Neste inverno de frias noites despidas de nuvens, começo a sentir falta da noite de verão cálida e de silêncios intercalados com os sons das cigarras, que lembram alegrias e parecem ser a música com que as estrelas dançam para nós num céu aberto e escuro. A minha alma anseia por uma dessas noites, em que me deito num chão ainda morno do sol abrasador da tarde e fico assim, entregue a esse céu, ao universo que contemplo, ponto mínimo no infinito. E assim, deitada de costas e virada para as estrelas, tento iniciar uma linguagem que só eu e elas conhecem, e experimento o meu sorriso de cumplicidade, procurando nelas um outro lado de mim, como se fosse uma folha de figueira escondida na sombra da árvore com uma textura de vida e de seiva leitosa que subitamente se vê exposta a uma luz cega.
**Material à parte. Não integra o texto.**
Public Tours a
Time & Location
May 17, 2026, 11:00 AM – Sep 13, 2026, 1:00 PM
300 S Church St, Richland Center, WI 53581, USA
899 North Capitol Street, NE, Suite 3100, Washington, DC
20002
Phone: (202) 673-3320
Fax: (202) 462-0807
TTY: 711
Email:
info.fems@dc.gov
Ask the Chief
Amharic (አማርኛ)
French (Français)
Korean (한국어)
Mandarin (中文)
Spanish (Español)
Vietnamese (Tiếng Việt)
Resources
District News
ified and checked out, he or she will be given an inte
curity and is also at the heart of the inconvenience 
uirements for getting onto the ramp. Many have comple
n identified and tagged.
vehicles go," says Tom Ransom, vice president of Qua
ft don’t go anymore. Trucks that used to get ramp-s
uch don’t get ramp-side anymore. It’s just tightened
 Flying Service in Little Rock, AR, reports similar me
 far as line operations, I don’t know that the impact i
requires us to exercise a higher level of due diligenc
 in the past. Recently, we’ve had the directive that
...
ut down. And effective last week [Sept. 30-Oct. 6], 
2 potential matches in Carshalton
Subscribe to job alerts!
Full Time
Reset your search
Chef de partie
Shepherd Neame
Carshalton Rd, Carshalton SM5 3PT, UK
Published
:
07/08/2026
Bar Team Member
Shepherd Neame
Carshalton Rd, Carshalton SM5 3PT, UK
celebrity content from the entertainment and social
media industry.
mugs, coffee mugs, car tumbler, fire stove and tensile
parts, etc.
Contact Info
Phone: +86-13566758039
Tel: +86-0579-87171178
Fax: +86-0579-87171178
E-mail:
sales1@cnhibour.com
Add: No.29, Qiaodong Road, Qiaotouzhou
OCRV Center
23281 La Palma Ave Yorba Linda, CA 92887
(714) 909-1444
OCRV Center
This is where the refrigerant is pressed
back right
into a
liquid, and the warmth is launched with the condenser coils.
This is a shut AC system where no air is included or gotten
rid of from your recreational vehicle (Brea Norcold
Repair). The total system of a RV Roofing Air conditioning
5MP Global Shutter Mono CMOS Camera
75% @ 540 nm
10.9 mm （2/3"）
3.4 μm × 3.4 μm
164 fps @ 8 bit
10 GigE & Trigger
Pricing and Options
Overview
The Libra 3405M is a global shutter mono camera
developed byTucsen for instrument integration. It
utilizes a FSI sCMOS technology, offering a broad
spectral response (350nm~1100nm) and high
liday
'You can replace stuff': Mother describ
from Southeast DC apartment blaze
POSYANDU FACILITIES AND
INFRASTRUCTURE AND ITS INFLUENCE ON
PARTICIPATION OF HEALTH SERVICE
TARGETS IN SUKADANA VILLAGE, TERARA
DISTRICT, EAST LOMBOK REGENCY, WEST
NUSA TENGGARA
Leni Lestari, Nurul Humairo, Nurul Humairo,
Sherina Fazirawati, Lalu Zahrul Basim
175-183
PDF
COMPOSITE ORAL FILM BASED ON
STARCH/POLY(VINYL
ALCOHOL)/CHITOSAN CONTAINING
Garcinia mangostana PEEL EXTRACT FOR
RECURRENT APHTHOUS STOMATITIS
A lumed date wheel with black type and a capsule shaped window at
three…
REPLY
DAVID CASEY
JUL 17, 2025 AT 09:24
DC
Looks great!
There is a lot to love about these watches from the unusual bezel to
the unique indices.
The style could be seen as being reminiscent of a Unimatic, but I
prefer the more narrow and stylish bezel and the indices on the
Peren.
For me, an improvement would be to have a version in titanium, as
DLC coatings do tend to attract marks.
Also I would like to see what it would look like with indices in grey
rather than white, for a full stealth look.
Nesses dias em que me atrevo a ter nas estrelas as minhas confidentes de segredos,fantasias e medos, sinto-me um embrião estelar, discípula dos seus desígnios e amante da sua luz. E é nesses dias que algo me renova a alma e retomo rumos de descoberta em mim, criatura expectante e repleta de vazio à procura do mar de ser.

Friday, February 25, 2005

A um amigo...we know who :)

A ti, amigo,chegam as minhas palavras como gotas de água trémula e desaguam nos teus olhos repletos de luz. Vejo-as cativas nos teus olhos abertos, curiosos, lúcidos, e sinto-as derramar para dentro de ti, seguindo um roteiro que desconheço mas com um destino secreto que pressinto especial e só meu! Aí, onde guardas as minhas palavras, adiciona-lhe o cheiro de alfazema após ter sido esfregada nas tuas mãos, e junta a essa fórmula uma lágrima solitária minha recebida pela curva do meu sorriso. De ti, amigo, espero o sol das tuas palavras, o ar que se respira num dia claro, uma gota de chuva empurrada pelo vento ciumento de mar e um sorriso, imenso e intemporal, que ilumina as noites silenciosas e vazias em que me refugio. Para ti, amigo, desejo as manhãs claras e os dias limpos com uma nuvem branca imensa mesmo acima da tua cabeça, onde caibam todos os teus sonhos e fantasias :) Para ti, amigo, não há palavras fiéis, tudo isto é muito aquém do que és no mundo e para mim.

O lago de nós

Lembras-te dos raios de luz que nos invadiam pela janela semiaberta daquele quarto onde descansávamos os corpos saturados de suor e de carícias? E traçávamos linhas com os dedos no corpo do outro seguindo a rota traçada por esses raios timídos e frios que nos redesenhavam o repouso e acompanhavam a nossa respiração preguiçosa... Recordas os sorrisos lânguidos que se delineavam nos nossos rostos, como se ambos adivinhássemos o percurso que os dedos empreendiam nas peles, percorrendo as linhas de luz, leitos de água que desaguavam em vales e precípicios que só nós conhecíamos. O segredo de cada um de nós abria-se aos olhos do outro, e movíamos os nossos corpos um de encontro ao outro, como se também eles próprios fossem rios e juntassem as suas águas para iniciar a descida ao vale uno em que confundíamos o fim de um e o início do outro num lago de imenso prazer...lembras-te?